A Circulating GPNMB-Based Multimodal Model Integrates Tumor-Immune Crosstalk to Predict Immunotherapy Response in Esophageal Cancer
- PMID: 41747244
- DOI: 10.1158/2159-8290.CD-25-1907
A Circulating GPNMB-Based Multimodal Model Integrates Tumor-Immune Crosstalk to Predict Immunotherapy Response in Esophageal Cancer
Abstract
Neoadjuvant immunotherapy improves outcomes in esophageal squamous cell carcinoma (ESCC), yet ~70% of patients fail to respond. Pretreatment biopsies and plasma provide critical opportunities for biomarker discovery. Here, we performed plasma proteomic profiling and identified soluble glycoprotein non-metastatic melanoma protein B (sGPNMB) as the most elevated circulating protein in non-responders. Mechanistically, tumor cell-derived sGPNMB suppressed CD8+ T cell receptor (TCR) signaling via the SDC4-CD148 axis to induce functional exhaustion, with secretion being required for its immunosuppressive activity.
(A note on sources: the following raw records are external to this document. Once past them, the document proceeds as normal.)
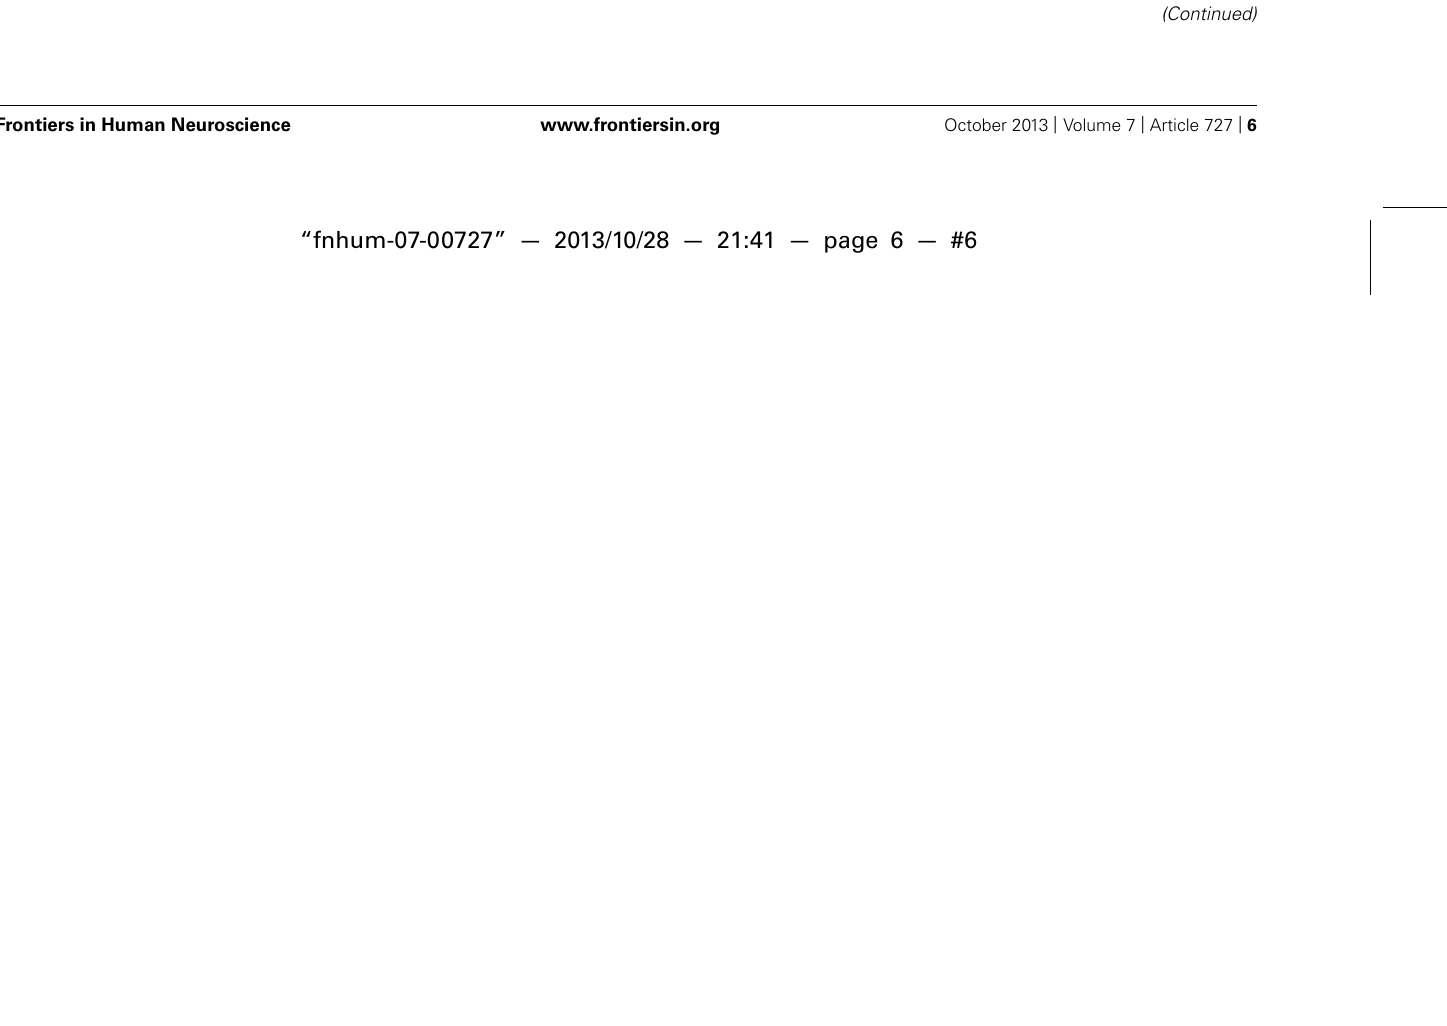
Table 3 | Spatial intra-iFC maps of DMN, SN, and CEN in controls and patients. Networks and brain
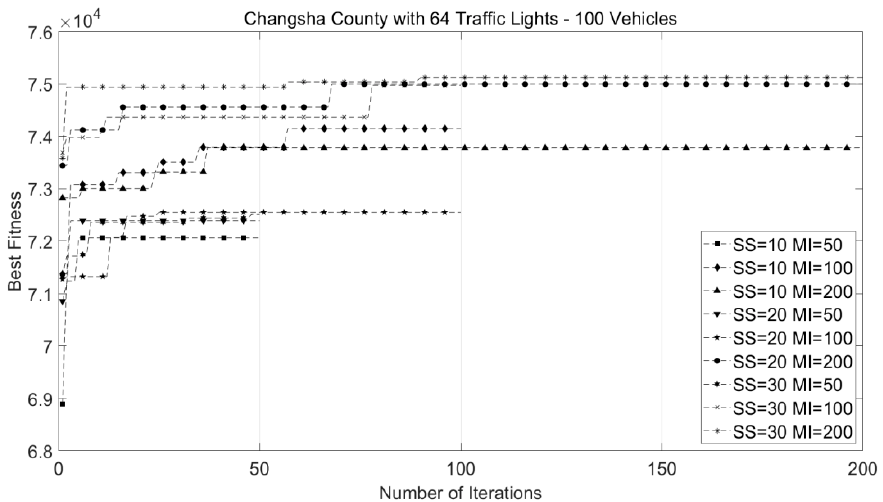
Figure 6. Traces of progress track of best fitness values of CRO-CPSO in the case of Changsha County. SS = swarm size, MI = maximum iteration.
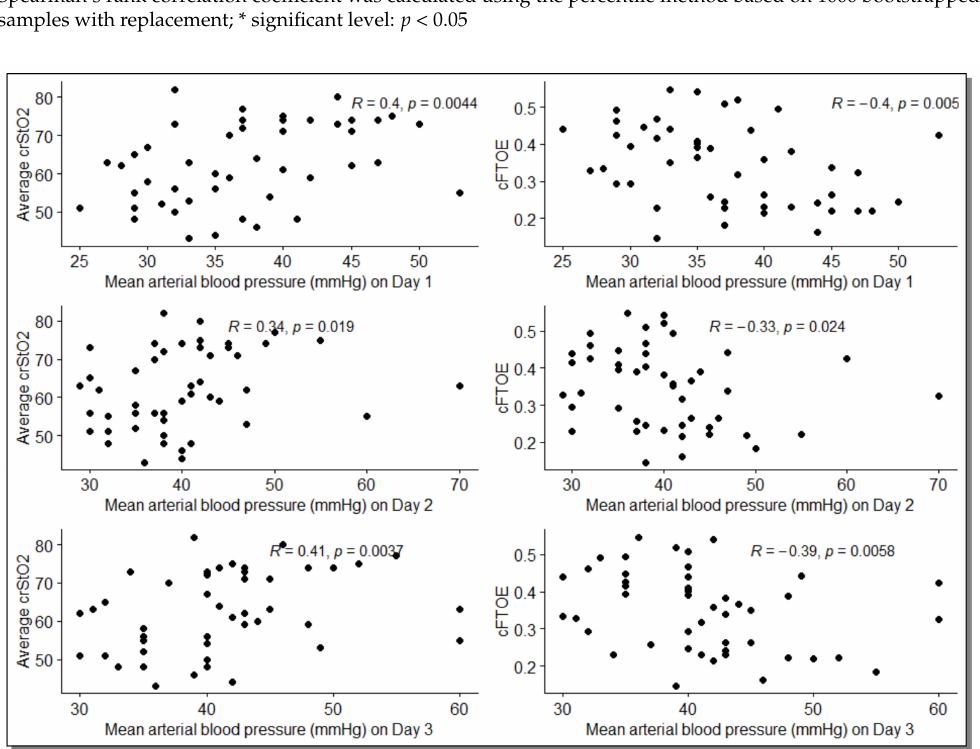
Figure 1. Scatter plots between the mean arterial blood pressures measured in the first 3 days and crSaO 2 and cFTOE; R = Rho (Spearman’s rank correlation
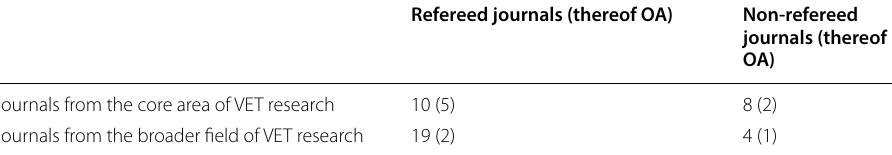
Table 1 Number of refereed and non refereed journals in VET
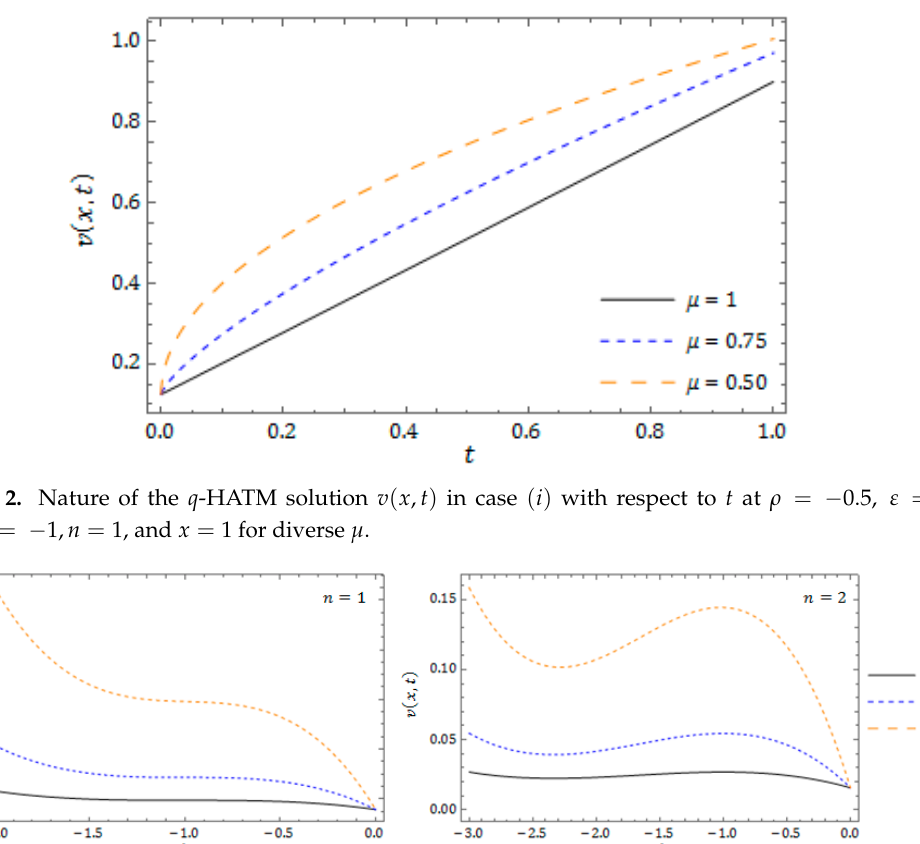
Figure 1 . (a) Response of the q-homotopy analysis transform method ( 𝑞 -HATM) solution. (b) Nature of Exact solution. (c) Surface of Absolute error = (cid:3627)𝑣 (cid:3006)(cid:3051)(cid:3028)(cid:3030)(cid:3047) − 𝑣 (cid:3044)(cid:2879)(cid:3009)(cid:3002)(cid:3021)(cid:3014) (cid:3627) for case (𝑖) at 𝜌 = −0.5,𝜀 = 0.5, ℏ = −1,𝑛 = 1 , and 𝜇 = 1.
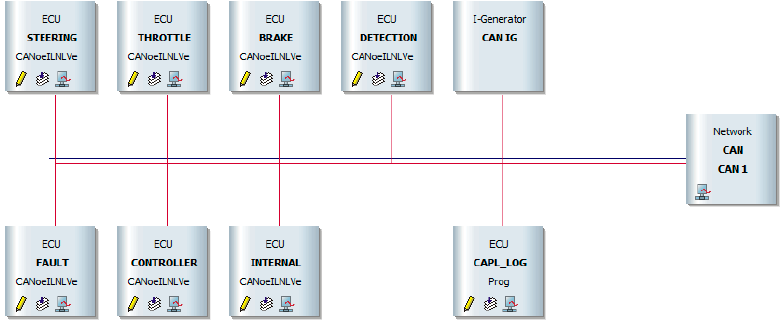
Figure 3. Setup of communication created in CANoe which mimics vehicle CAN bus.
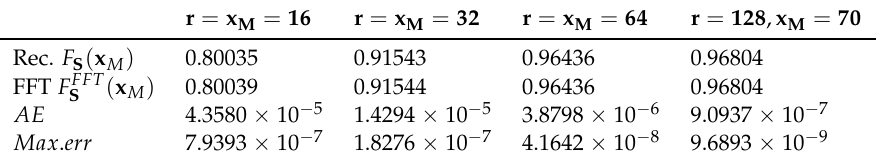
Table 3. Example 2: Comparing recursive and FFT methods for h = 1, θ = 7/ r and various r , x M . r = x M =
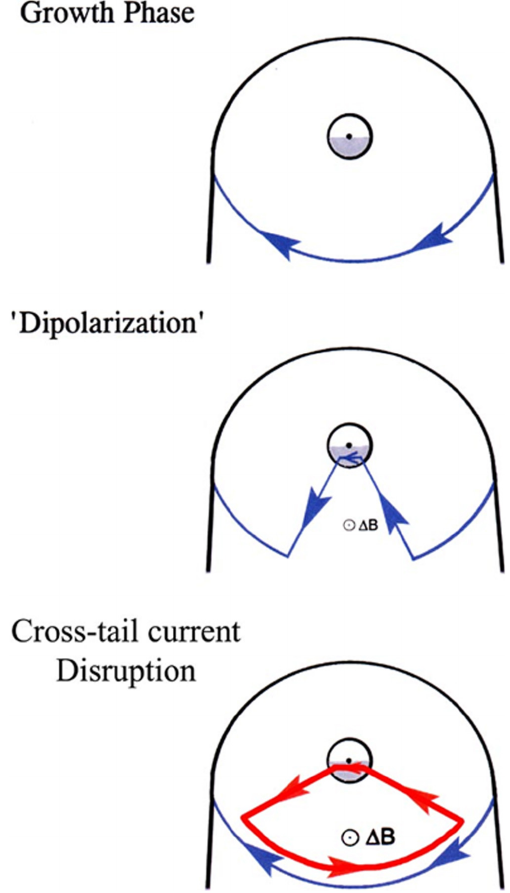
Fig. 15a. Schematic representation of changes of the cross-tail cur- rent. The top one shows the cross-tail current. The middle one suggests the diversion of the cross-tail current (so-called “current wedge”). The bottom one, same as the azimuthal current in Fig. 10, suggests the reduction of the cross-tail current caused by the return current of the westward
Cancer-associated fibroblast-epithelial (CAF-Epi) niches promoted SOX2 upregulation in tumor cells, transcriptionally activating GPNMB expression. In humanized PDX models, circulating GPNMB levels predicted response to PD-1 blockade, and GPNMB inhibition synergised with therapy. Across retrospective cohorts and a prospective clinical trial, a multimodal model combining plasma GPNMB levels, CAF-Epi niche detection, and clinical-pathological features achieved robust predictive accuracy for immunotherapy response and survival. These findings establish a spatial-circulating biomarker framework for precision ESCC immunotherapy.